This post is unashamedly current, and I apologise.
About a month ago a friend posted me a link to Zoe, a research project investigating the symptoms of Covid-19. They were looking for volunteers make up a Big Data collection to help us all understand our new uninvited guest.
At the time, Government advice was basically ‘If you’ve got a sudden onset dry cough, and/or a high temperature, then you have got IT, and you must take yourself away from human company for seven days. Or possibly fourteen.’
I had just recovered from an evil little bout of sinus agony, accompanied by proper nausea (unusual for me) and the first high temperature I’d had in about forty years. For three days, all I could do was eat (very slowly), sleep, and sit up in bed to post to friends on Facebook.
As the Facebook friends comiserated about life in Lockdown it became apparent that there were fellow-sufferers out there, with a raft of weird symptoms like mine. Which meant that unless we were unlucky enough to have not one but two viruses floating around so late in the year (March had turned to April by then), we might all of us be fending-off the actual Rona.
And here’s the odd thing: all of us with the weird symptoms, but without the ‘dry cough’ and proper fever, were female.
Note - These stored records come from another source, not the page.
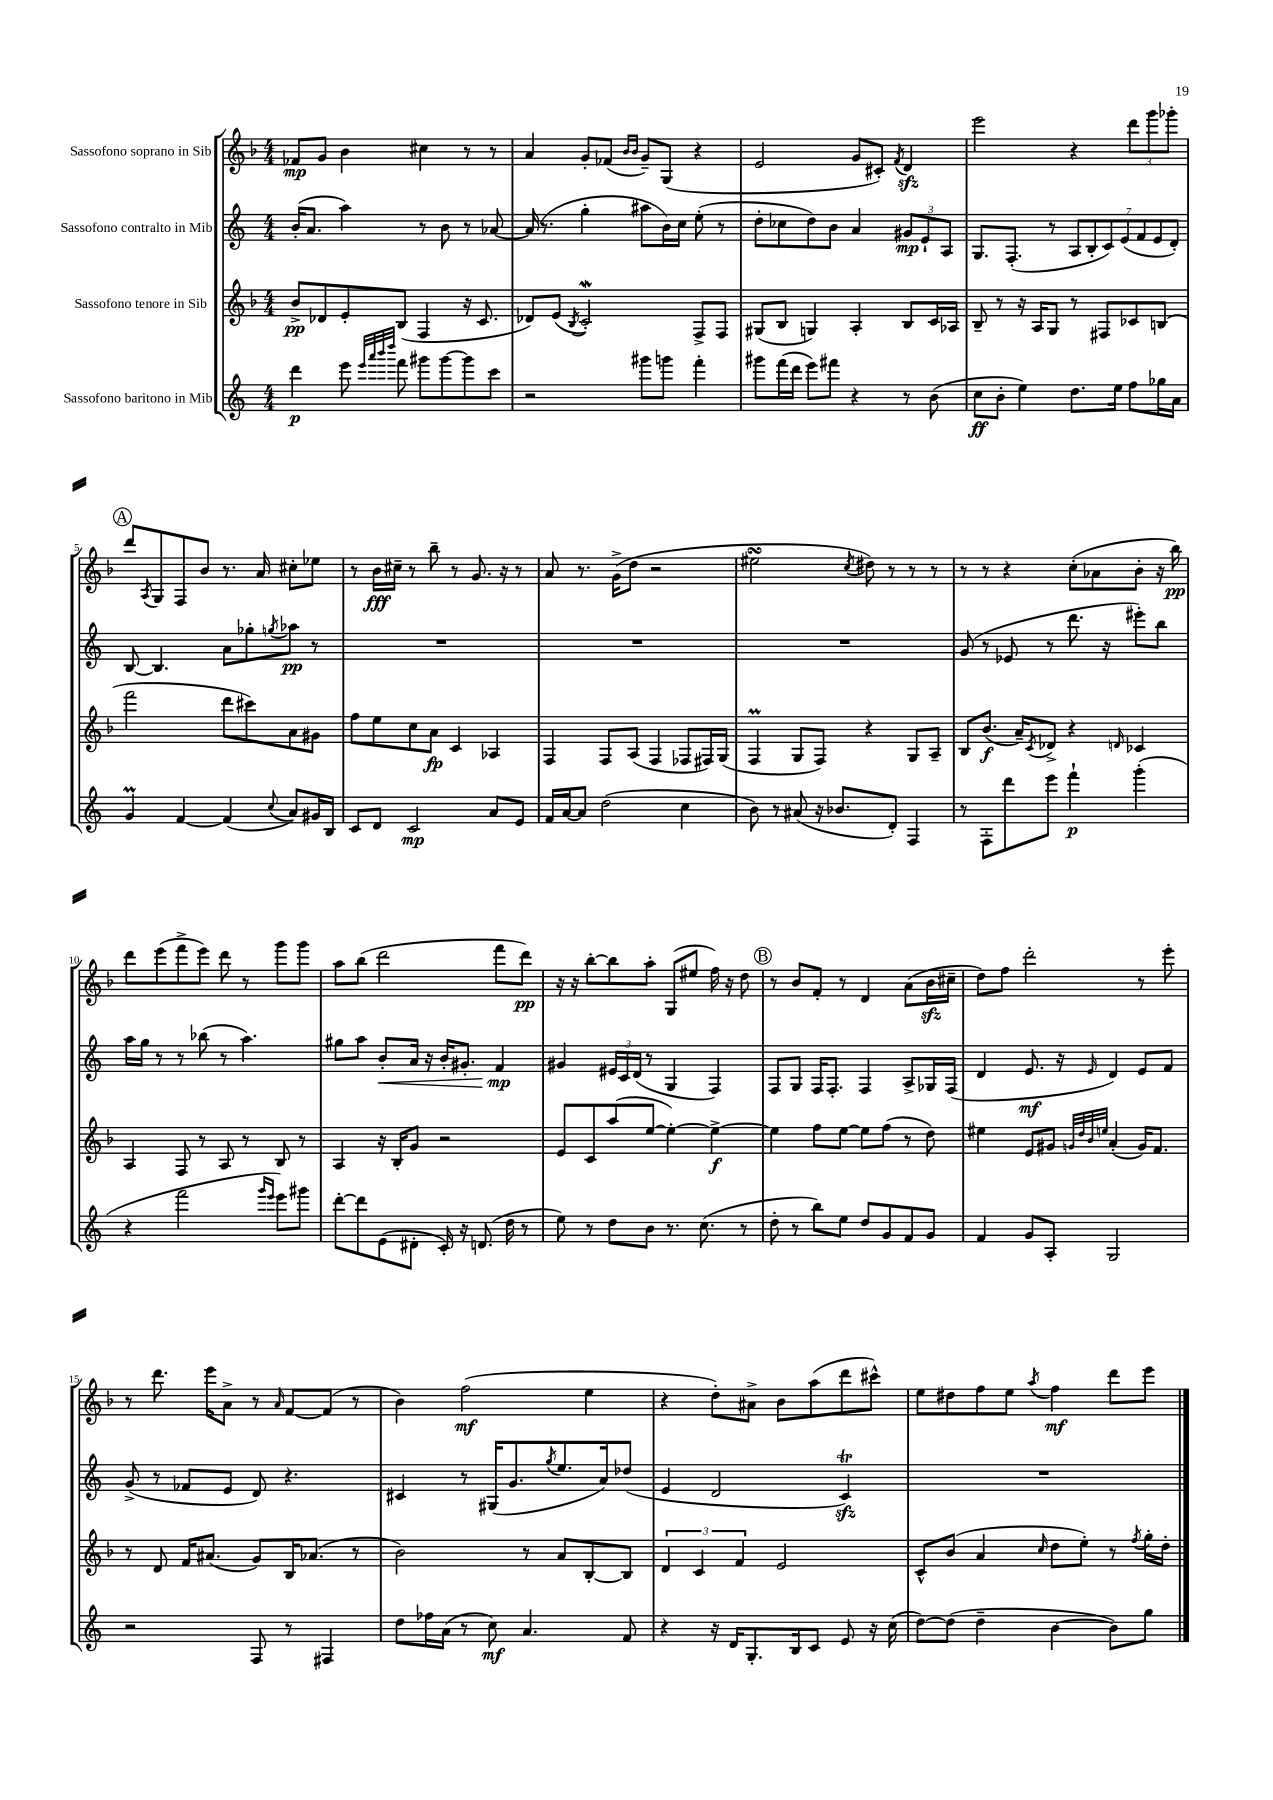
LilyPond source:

<<
\new StaffGroup <<
\new Staff = "s0" \with { instrumentName = "Sassofono soprano in Sib" } {
    \clef treble \key f \major \numericTimeSignature \time 4/4
    fes'8\mp g'8 bes'4 cis''4 r8 r8 |
    a'4 g'8-. fes'8( \grace { bes'16 bes'16 } g'8--) g8( r4 |
    e'2 g'8 cis'8-.) \acciaccatura { f'8 } d'4\sfz |
    e'''2 r4 \tuplet 3/2 { d'''8 g'''8 ges'''8-. } |
    \mark \markup { \circle "A" } d'''8 \acciaccatura { a8 } g8 f8 bes'8 r8. a'16 cis''8-. ees''8 |
    r8 bes'16\fff cis''16-- r8 bes''8-- r8 g'8. r16 r8 |
    a'8 r8. g'16->( d''8 r2 |
    eis''2\turn \acciaccatura { c''8 } dis''8) r8 r8 r8 |
    r8 r8 r4 c''8-.( aes'8 bes'8-. r16 bes''16\pp) |
    d'''8 e'''8( f'''8-> e'''8) d'''8 r8 g'''8 g'''8 |
    a''8 bes''8( d'''2 f'''8 d'''8\pp) |
    r16 r16 bes''8~-. bes''8 a''8-. g8( eis''8 f''16) r16 d''8 |
    \mark \markup { \circle "B" } r8 bes'8 f'8-. r8 d'4 a'8( bes'16\sfz cis''16-- |
    d''8) f''8 d'''2-. r8 e'''8-. |
    r8 d'''8. e'''16 a'8-> r8 \grace { a'16 } f'8~ f'8( r8 |
    bes'4) f''2\mf( e''4 |
    r4 d''8-.) ais'8-> bes'8 a''8( d'''8 cis'''8-^) |
    e''8 dis''8 f''8 e''8 \acciaccatura { a''8 } f''4\mf d'''8 e'''8 \bar "|." |
}
\new Staff = "s1" \with { instrumentName = "Sassofono contralto in Mib" } {
    \clef treble \key c \major \numericTimeSignature \time 4/4
    b'16-.( a'8. a''4) r8 b'8 r8 aes'8~ |
    aes'16( r8. g''4-. ais''8 b'16) c''16 e''8-.( r8 |
    d''8-. ces''8 d''8) b'8 a'4 \tuplet 3/2 { gis'8\mp e'8-! a8 } |
    g8. f8.-.( r8 \tuplet 7/4 { a8 b8-. c'8) e'8( f'8 e'8 d'8-.) } |
    \mark \markup { \circle "A" } b8~ b4. a'8 ges''8-. \acciaccatura { g''8 } aes''8\pp r8 |
    R1 |
    R1 |
    R1 |
    g'8( r8 ees'8 r8 d'''8. r16 eis'''8-.) b''8 |
    a''16 g''16 r8 r8 bes''8( r8 a''4.) |
    gis''8 a''8 b'8-.\< a'16 r16 b'16-. gis'8.-. f'4\mp\! |
    gis'4 \tuplet 3/2 { eis'16 c'16 d'16( } r8 g4 f4) |
    \mark \markup { \circle "B" } f8 g8 f16 f8.-. f4 a8-> ges16 f16( |
    d'4 e'8.\mf r16 \grace { e'16 } d'4) e'8 f'8 |
    g'8->( r8 fes'8 e'8 d'8) r4. |
    cis'4 r8 gis16( g'8. \acciaccatura { g''8 } e''8. a'16) des''8( |
    e'4 d'2 c'4\trill\sfz) |
    R1 \bar "|." |
}
\new Staff = "s2" \with { instrumentName = "Sassofono tenore in Sib" } {
    \clef treble \key f \major \numericTimeSignature \time 4/4
    bes'8->\pp des'8 e'8-. bes8( f4 r16 c'8. |
    des'8) e'8( \acciaccatura { bes8 } c'2-.\mordent) f8-> f8 |
    gis8( bes8 g4) a4-. bes8 c'16 aes16 |
    bes8-- r8 r16 a16 g8 r8 fis8 ces'8 b8( |
    \mark \markup { \circle "A" } f'''2 d'''8 cis'''8) a'8 gis'8 |
    f''8 e''8 c''8 a'8\fp c'4 aes4 |
    f4 f8 a8( f4 fes8 fis16) g16( |
    f4\prall g8 f8) r4 g8 a8-- |
    bes8 bes'8.\f( a'16--) \acciaccatura { c'8 } des'8-> r4 \grace { d'16 } ces'4 |
    a4 f8 r8 a8 r8 bes8 r8 |
    a4 r16 bes16-. g'8 r2 |
    e'8 c'8 a''8( e''8~ e''4~-.) e''4~->\f |
    \mark \markup { \circle "B" } e''4 f''8 e''8~ e''8 f''8( r8 d''8) |
    eis''4 e'8 gis'8 \grace { g'32 d''32 bes'32 e''32 } a'4-.( g'16) f'8. |
    r8 d'8 f'16 ais'8.( g'8) bes16 aes'8.( r8 |
    bes'2) r8 a'8 bes8~-. bes8 |
    \tuplet 3/2 { d'4 c'4 f'4 } e'2 |
    c'8-^ bes'8( a'4 \grace { c''16 } d''8 e''8-.) r8 \acciaccatura { f''8 } g''16-. d''16-. \bar "|." |
}
\new Staff = "s3" \with { instrumentName = "Sassofono baritono in Mib" } {
    \clef treble \key c \major \numericTimeSignature \time 4/4
    d'''4\p e'''8 \grace { e'''32 a'''32 b'''32 d''''32 } f'''8 gis'''8 gis'''8~ gis'''8 c'''8 |
    r2 gis'''8 g'''8 f'''4-. |
    gis'''8 f'''16( d'''16 e'''8) fis'''8 r4 r8 b'8( |
    c''8\ff b'8-. e''4) d''8. e''16 f''8 ges''16 a'16 |
    \mark \markup { \circle "A" } g'4\prall f'4~ f'4( \appoggiatura { c''8 } a'8) gis'16 b16 |
    c'8 d'8 c'2\mp a'8 e'8 |
    f'16 a'16~ a'8 d''2( c''4 |
    b'8) r8 ais'8( r16 bes'8. d'8-.) f4 |
    r8 f8-. d'''8 e'''8 f'''4-!\p g'''4-.( |
    r4 f'''2 \grace { g'''16 e'''16 } e'''8) gis'''8 |
    d'''8~-. d'''8 e'8( dis'8-. c'16-.) r16 d'8.( d''16 r8 |
    e''8) r8 d''8 b'8 r8. c''8.( r8 |
    \mark \markup { \circle "B" } d''8-. r8 b''8) e''8 d''8 g'8 f'8 g'8 |
    f'4 g'8 a8-. g2 |
    r2 f8 r8 fis4 |
    d''8 fes''16 a'16( r8 c''8\mf) a'4. f'8 |
    r4 r16 d'16 g8.-. b16 c'8 e'8 r16 c''16( |
    d''8~) d''8( d''4-- b'4~ b'8) g''8 \bar "|." |
}
>>
>>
This brought to mind a study, from several years back, about why so many women were dying of heart attacks. That is: more men than women have heart attacks, but once you’re a heart attack victim then being female meant you were far more likely to die. The study found that the ‘classic heart attack symptoms’ that everybody knows by rote (pain in chest shooting down left arm…) are often absent in women. We might just have a pain in the neck, or a headache and nausea, or blurred vision, and then fall over, with no-one any the wiser till after the autopsy.
Perhaps Covid-19 was the same.
I scrolled back to my friend’s post about Zoe, and signed up.
Zoe sends a message every day asking for a log of symptoms.
What’s the point, you may think, now my illness is over?
But Covid-19 is a virus, and like other viral diseases such as Glandular Fever (the cause of my high tempersture all those years ago) it hangs about. I found myself identifying with Paul Garner with his ‘Advent Calendar‘ of symptoms – an unwelcome new surprise for every day.
I got hangovers without drinking anything. I developed an irrational urge for siestas.
On V.E. Day weekend my heart kept jumping beats.
I sent it all to Zoe.
A week later – two days before they become publicly available – I was invited to a test.
I had to wait for the results – and so, I’m afraid, must you.